#### Instructions to follow:
Each record needs to be transcribed exactly.

#### Data provided:
──────

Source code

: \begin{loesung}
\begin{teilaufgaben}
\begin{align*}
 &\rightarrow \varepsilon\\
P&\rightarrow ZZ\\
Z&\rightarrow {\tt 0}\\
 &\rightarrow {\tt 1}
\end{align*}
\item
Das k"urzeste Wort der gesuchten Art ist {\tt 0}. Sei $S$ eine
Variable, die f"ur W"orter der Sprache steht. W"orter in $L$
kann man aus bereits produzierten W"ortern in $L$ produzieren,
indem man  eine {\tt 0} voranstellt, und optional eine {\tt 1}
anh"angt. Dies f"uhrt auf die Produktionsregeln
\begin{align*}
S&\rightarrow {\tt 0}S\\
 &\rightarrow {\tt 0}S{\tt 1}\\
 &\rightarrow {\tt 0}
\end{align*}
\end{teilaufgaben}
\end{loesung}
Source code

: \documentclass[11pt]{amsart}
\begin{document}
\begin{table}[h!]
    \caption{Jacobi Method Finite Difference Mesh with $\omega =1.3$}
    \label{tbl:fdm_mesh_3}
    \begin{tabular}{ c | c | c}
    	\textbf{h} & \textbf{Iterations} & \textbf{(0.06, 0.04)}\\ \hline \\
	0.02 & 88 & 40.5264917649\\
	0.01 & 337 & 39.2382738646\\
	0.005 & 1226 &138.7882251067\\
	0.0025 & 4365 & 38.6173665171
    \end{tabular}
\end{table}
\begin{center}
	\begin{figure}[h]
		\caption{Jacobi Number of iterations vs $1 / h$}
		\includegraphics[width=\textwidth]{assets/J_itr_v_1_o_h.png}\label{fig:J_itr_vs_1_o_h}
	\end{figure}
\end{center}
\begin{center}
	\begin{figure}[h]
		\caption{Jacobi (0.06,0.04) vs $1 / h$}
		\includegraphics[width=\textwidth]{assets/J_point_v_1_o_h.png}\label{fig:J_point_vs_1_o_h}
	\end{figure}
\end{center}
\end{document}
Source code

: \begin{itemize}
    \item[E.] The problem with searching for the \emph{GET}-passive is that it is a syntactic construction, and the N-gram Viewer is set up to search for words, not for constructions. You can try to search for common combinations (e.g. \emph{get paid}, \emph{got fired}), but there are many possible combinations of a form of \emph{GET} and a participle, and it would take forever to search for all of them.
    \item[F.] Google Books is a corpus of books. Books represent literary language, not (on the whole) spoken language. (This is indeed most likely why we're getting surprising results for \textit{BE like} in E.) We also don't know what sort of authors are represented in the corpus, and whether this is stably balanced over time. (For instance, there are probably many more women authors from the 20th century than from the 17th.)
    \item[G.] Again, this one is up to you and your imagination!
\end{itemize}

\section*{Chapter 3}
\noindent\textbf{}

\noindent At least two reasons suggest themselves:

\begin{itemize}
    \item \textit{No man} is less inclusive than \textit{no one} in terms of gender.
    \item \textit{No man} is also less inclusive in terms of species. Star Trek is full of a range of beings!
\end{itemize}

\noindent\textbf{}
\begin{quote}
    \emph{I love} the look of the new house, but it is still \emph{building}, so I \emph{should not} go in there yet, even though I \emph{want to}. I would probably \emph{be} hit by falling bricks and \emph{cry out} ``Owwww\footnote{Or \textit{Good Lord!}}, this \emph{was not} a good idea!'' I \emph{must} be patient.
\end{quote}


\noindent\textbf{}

──────

#### Exercise solution:
Source code

: \begin{loesung}
\begin{teilaufgaben}
\begin{align*}
 &\rightarrow \varepsilon\\
P&\rightarrow ZZ\\
Z&\rightarrow {\tt 0}\\
 &\rightarrow {\tt 1}
\end{align*}
\item
Das k"urzeste Wort der gesuchten Art ist {\tt 0}. Sei $S$ eine
Variable, die f"ur W"orter der Sprache steht. W"orter in $L$
kann man aus bereits produzierten W"ortern in $L$ produzieren,
indem man  eine {\tt 0} voranstellt, und optional eine {\tt 1}
anh"angt. Dies f"uhrt auf die Produktionsregeln
\begin{align*}
S&\rightarrow {\tt 0}S\\
 &\rightarrow {\tt 0}S{\tt 1}\\
 &\rightarrow {\tt 0}
\end{align*}
\end{teilaufgaben}
\end{loesung}
Source code

: \documentclass[11pt]{amsart}
\begin{document}
\begin{table}[h!]
    \caption{Jacobi Method Finite Difference Mesh with $\omega =1.3$}
    \label{tbl:fdm_mesh_3}
    \begin{tabular}{ c | c | c}
    	\textbf{h} & \textbf{Iterations} & \textbf{(0.06, 0.04)}\\ \hline \\
	0.02 & 88 & 40.5264917649\\
	0.01 & 337 & 39.2382738646\\
	0.005 & 1226 &138.7882251067\\
	0.0025 & 4365 & 38.6173665171
    \end{tabular}
\end{table}
\begin{center}
	\begin{figure}[h]
		\caption{Jacobi Number of iterations vs $1 / h$}
		\includegraphics[width=\textwidth]{assets/J_itr_v_1_o_h.png}\label{fig:J_itr_vs_1_o_h}
	\end{figure}
\end{center}
\begin{center}
	\begin{figure}[h]
		\caption{Jacobi (0.06,0.04) vs $1 / h$}
		\includegraphics[width=\textwidth]{assets/J_point_v_1_o_h.png}\label{fig:J_point_vs_1_o_h}
	\end{figure}
\end{center}
\end{document}
Source code

: \begin{itemize}
    \item[E.] The problem with searching for the \emph{GET}-passive is that it is a syntactic construction, and the N-gram Viewer is set up to search for words, not for constructions. You can try to search for common combinations (e.g. \emph{get paid}, \emph{got fired}), but there are many possible combinations of a form of \emph{GET} and a participle, and it would take forever to search for all of them.
    \item[F.] Google Books is a corpus of books. Books represent literary language, not (on the whole) spoken language. (This is indeed most likely why we're getting surprising results for \textit{BE like} in E.) We also don't know what sort of authors are represented in the corpus, and whether this is stably balanced over time. (For instance, there are probably many more women authors from the 20th century than from the 17th.)
    \item[G.] Again, this one is up to you and your imagination!
\end{itemize}

\section*{Chapter 3}
\noindent\textbf{}

\noindent At least two reasons suggest themselves:

\begin{itemize}
    \item \textit{No man} is less inclusive than \textit{no one} in terms of gender.
    \item \textit{No man} is also less inclusive in terms of species. Star Trek is full of a range of beings!
\end{itemize}

\noindent\textbf{}
\begin{quote}
    \emph{I love} the look of the new house, but it is still \emph{building}, so I \emph{should not} go in there yet, even though I \emph{want to}. I would probably \emph{be} hit by falling bricks and \emph{cry out} ``Owwww\footnote{Or \textit{Good Lord!}}, this \emph{was not} a good idea!'' I \emph{must} be patient.
\end{quote}


\noindent\textbf{}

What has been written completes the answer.